E. Amide protein binding. The amides bupivacaine, ropivacaine, and levobupivacaine are highly protein bound to α1-acid glycoprotein.33
F. Local anesthetic continuous infusions. During continuous bupivacaine or ropivacaine infusion, a slow rise in serum concentration of drug occurs over time.34,35 This is offset by increases in α1-acid glycoprotein concentrations that occur in the postoperative population, leading to increased protein binding, such that concentrations of free drug remain unchanged over time.36,37
G. Effect of pregnancy on pharmacokinetics. During pregnancy, volumes of distribution of bupivacaine and ropivacaine are lower; however, clearance is also decreased so that serum half-life of elimination and mean residence time are unchanged.33,38 Therefore, following inadvertent intravascular injection in a pregnant patient, one might expect a higher peak serum concentration but normal elimination.

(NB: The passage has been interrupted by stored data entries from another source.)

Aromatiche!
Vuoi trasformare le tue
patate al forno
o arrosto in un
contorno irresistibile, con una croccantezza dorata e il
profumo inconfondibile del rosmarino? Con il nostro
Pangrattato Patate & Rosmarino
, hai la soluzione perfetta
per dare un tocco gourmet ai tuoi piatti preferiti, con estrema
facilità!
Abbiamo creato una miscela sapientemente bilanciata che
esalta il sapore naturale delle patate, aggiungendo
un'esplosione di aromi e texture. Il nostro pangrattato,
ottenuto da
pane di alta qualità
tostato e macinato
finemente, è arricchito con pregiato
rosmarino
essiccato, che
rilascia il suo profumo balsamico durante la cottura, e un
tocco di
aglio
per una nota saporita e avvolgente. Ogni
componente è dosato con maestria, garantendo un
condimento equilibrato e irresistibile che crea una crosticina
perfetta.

H. Chronobiology. Diurnal neuroendocrine or other external factors may affect pain sensitivity. For example, in one study, the duration of action of epidural ropivacaine was approximately 20–28% longer in the diurnal period (morning and afternoon) when compared with the nocturnal period (evening and night).39 In a more recent study, the peak effect of labor analgesia occurred between 2:00 AM and 5:59 AM. Some have suggested that these differences may be explained by the fact the chronobiology may also be affected by such influences as shift change for nurses and anesthesiologists.40
VII. Local anesthetics rapidly cross the placenta.38
A. Although the total drug concentration is lower in the fetal than in the maternal circulation, the fetus possesses lower concentrations of α1-acid glycoprotein, so that fetal and maternal free drug concentrations are approximately equivalent.4,41
B. When a fetus is acidotic, ion trapping may occur because local anesthetics may be relatively more ionized than maternal blood. This can lead to fetal drug accumulation.

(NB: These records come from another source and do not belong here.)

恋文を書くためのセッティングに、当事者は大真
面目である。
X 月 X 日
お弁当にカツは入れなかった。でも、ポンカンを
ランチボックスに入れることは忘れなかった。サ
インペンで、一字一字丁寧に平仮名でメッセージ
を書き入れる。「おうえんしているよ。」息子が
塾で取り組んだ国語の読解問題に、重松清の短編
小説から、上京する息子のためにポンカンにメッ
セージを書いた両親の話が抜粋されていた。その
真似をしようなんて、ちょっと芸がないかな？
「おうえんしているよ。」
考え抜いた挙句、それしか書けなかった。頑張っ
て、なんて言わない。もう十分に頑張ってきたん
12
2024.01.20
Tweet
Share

VIII. Systemic toxicity from high circulating plasma levels of local anesthetics can occur after unintentional intravenous injection or from absorption of local anesthetic after neural blockade. In most cases, larger doses of local anesthetics are required to produce cardiovascular toxicity compared to doses producing central nervous system toxicity. Unintentional venous cannulation and injection are more likely to occur during epidural anesthesia in the pregnant patient, secondary to engorgement of epidural veins. Because blood levels rise rapidly, direct intravascular injection is associated with rapid onset of seizure activity. In contrast, toxicity that occurs due to absorption of local anesthetic resulting from epidural blockade is associated with a 20- to 30-minute delay in onset of symptoms. Blood concentrations of local anesthetics may remain elevated for longer periods of time than after unintentional intravenous injection.42 See Table 3.3 for symptoms of local anesthetic systemic toxicity (LAST).